YOUR INSTRUCTIONS:
Beginning with the line that contains "Figure 4. Variation" and ending with the line that contains "Fig. 4. Analysis model for CFD code.", reproduce the lines of the entries below exactly, omitting pictures.

EXTRACTED ENTRIES:
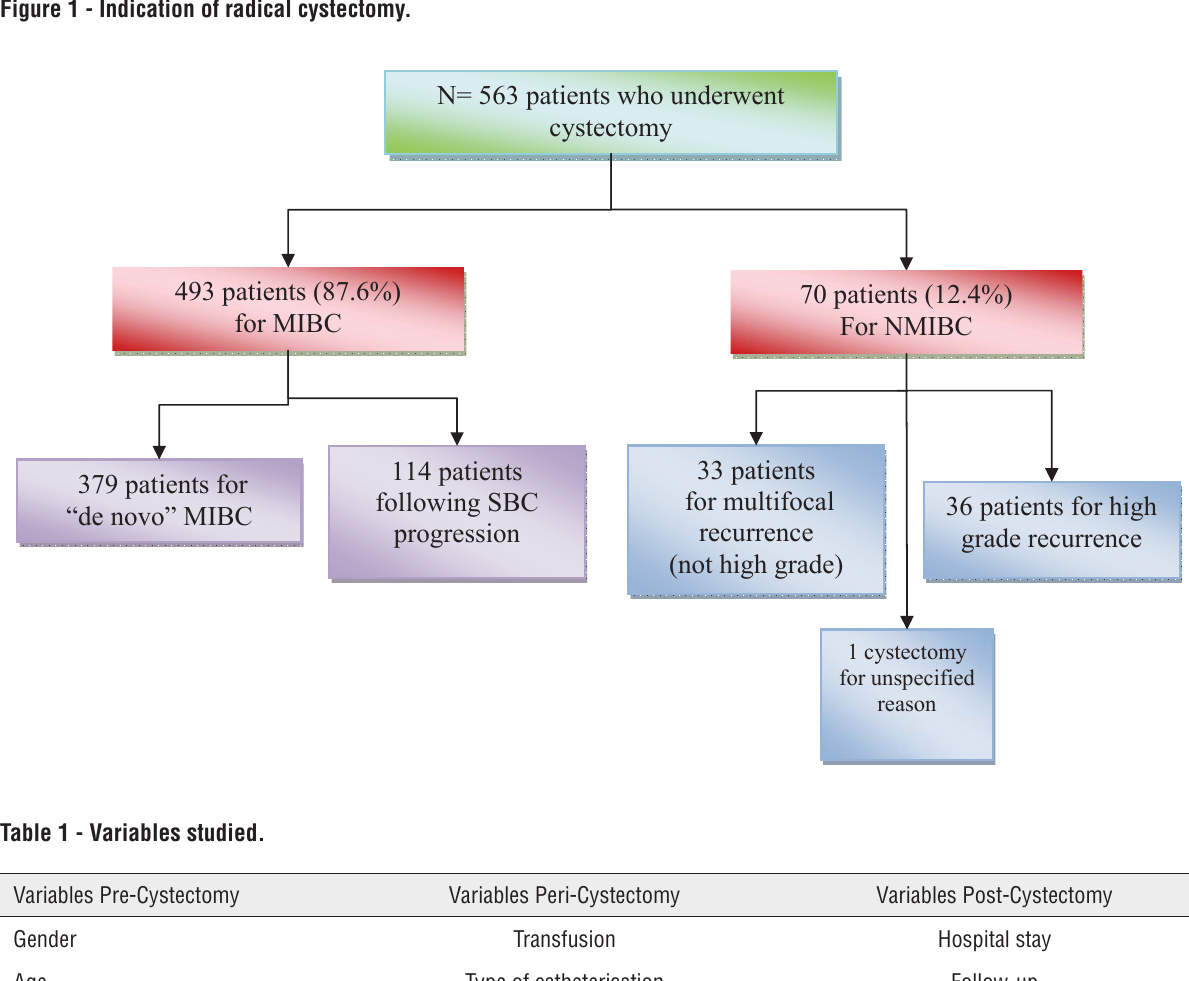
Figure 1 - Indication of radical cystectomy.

...

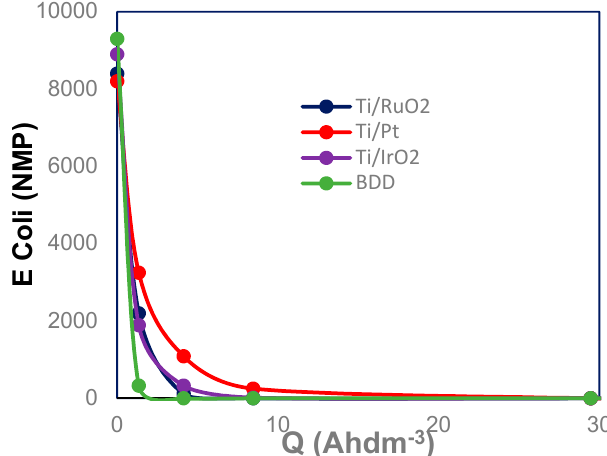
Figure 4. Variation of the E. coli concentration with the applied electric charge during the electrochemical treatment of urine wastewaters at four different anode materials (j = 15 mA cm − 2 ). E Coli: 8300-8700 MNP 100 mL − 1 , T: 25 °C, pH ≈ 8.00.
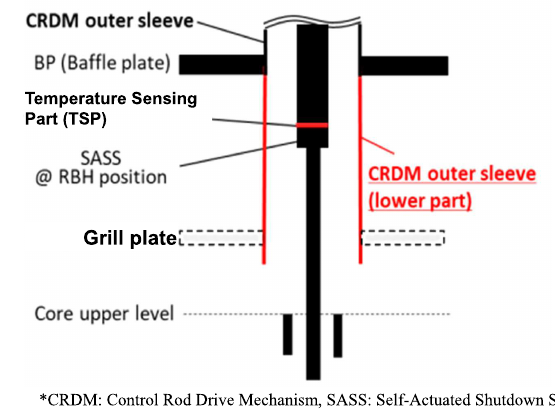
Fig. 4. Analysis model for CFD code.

--

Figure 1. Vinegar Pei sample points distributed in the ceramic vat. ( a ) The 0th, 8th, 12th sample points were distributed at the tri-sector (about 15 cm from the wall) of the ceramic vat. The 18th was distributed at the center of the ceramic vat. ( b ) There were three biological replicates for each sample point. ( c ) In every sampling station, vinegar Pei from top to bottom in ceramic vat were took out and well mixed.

TASK OUTPUT:
Figure 4. Variation of the E. coli concentration with the applied electric charge during the electrochemical treatment of urine wastewaters at four different anode materials (j = 15 mA cm − 2 ). E Coli: 8300-8700 MNP 100 mL − 1 , T: 25 °C, pH ≈ 8.00.
Fig. 4. Analysis model for CFD code.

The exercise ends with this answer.